By Rod Oram
Between the lines
The vision is bold indeed. Telecom and its customers would be transformed into truly internet-based companies, thanks to software products and services Telecom will develop with EDS and Microsoft in alliances announced yesterday.
The logic is sound for Telecom. It urgently needs high-margin services to counter the challenging financial model facing all telcos. On one hand capital investment remains heavy while revenues get ever-lighter thanks to commoditisation of phone services.
The logic is just as solid for customers. It sounds like an overworked cliche, but the internet really is radically changing the nature of business. E-commerce will enable New Zealand's typically very small companies to perform more effectively at home and, more importantly, to reach out to the world in ways they never could before.
And the Telecom vision burns even brighter. The new-found trio will take their New Zealand-developed e-commerce and e-business products to markets across the Asia Pacific region, perhaps even beyond.
To cement the relationship, Telecom will take at least a 10 per cent stake in the New Zealand subsidiary of EDS, the US-based systems power house founded by Ross Perot. And it will get a minimum of two of seven seats on the EDS NZ board.
Well, so much for the vision. What's the reality? Corporate alliances can be the quicksand of international business. Launched with high hopes, they often sink into acrimony and lethargy under the burden of conflicting cultures and agendas.
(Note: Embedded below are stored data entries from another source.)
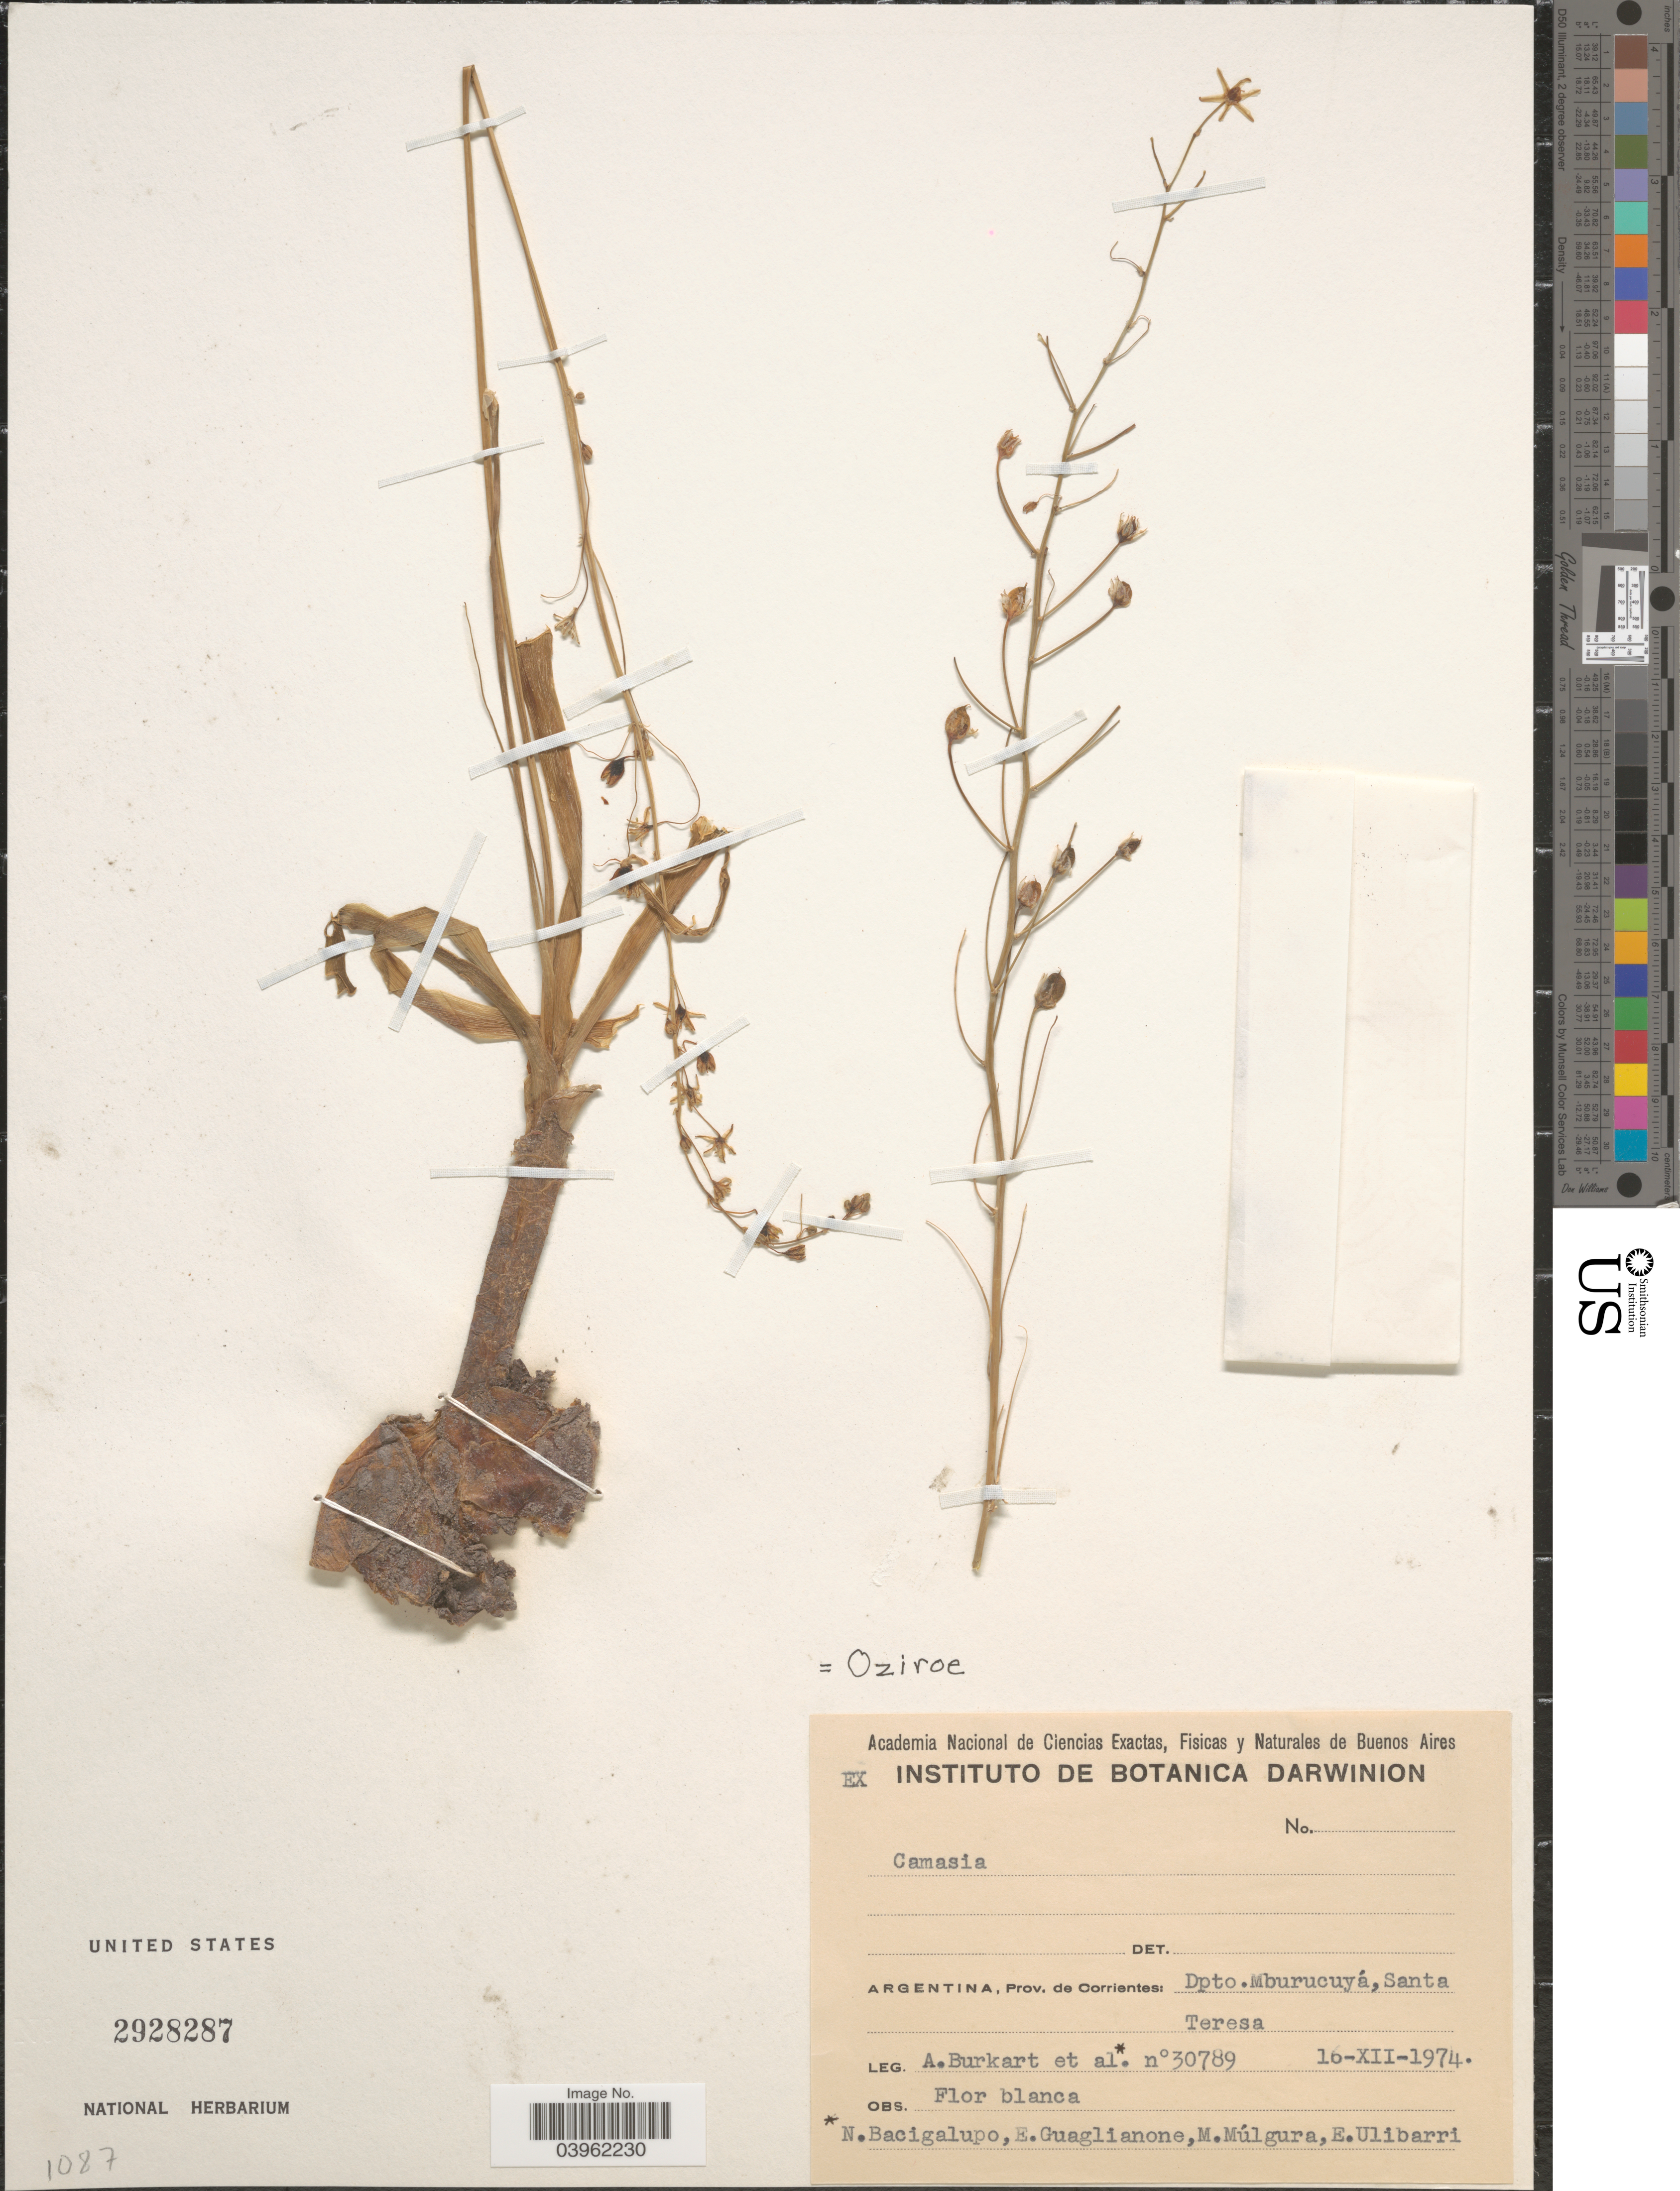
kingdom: Plantae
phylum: Tracheophyta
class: Liliopsida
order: Asparagales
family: Asparagaceae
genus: Oziroe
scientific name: Oziroë sp.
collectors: A. E. Burkart, N. M. Bacigalupo, E. R. Guaglianone, M. Múlgura & E. Ulibarri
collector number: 30789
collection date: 1974-12-16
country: Argentina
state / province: Corrientes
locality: Dpto. Mburucuyá, Santa Teresa.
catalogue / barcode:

Telecom is protecting itself from some of the pitfalls. It will retain a fair measure of flexibility over whose technology it buys. However, it will inevitably be locked into an EDS/Microsoft view of the world which may not always be the optimal one.
It will sit at the EDS NZ boardtable in Wellington but that's not where big strategic decisions will be made. Telecom is a small telco dancing with the world's largest systems integrator, EDS, and the world's largest software provider, Microsoft.
Therefore, the odds seem long that this venture will spawn a true centre of excellence here for a particular class of products, one that would spin off a host of small, related software developers.
Telecom also faces two delivery challenges. The first is physical. It's a moot point whether local phone lines outside central business districts will be capable of handling the heavy data flows such services will require even with the new bolt-on ADSL line technology.
The second is cultural. Telecom, EDS and Microsoft are huge organisations seeking to intimately involve themselves in the lives of small businesses. They will have to learn fundamentally different customer relation and alliance skills.
Can Telecom tango with the information titans?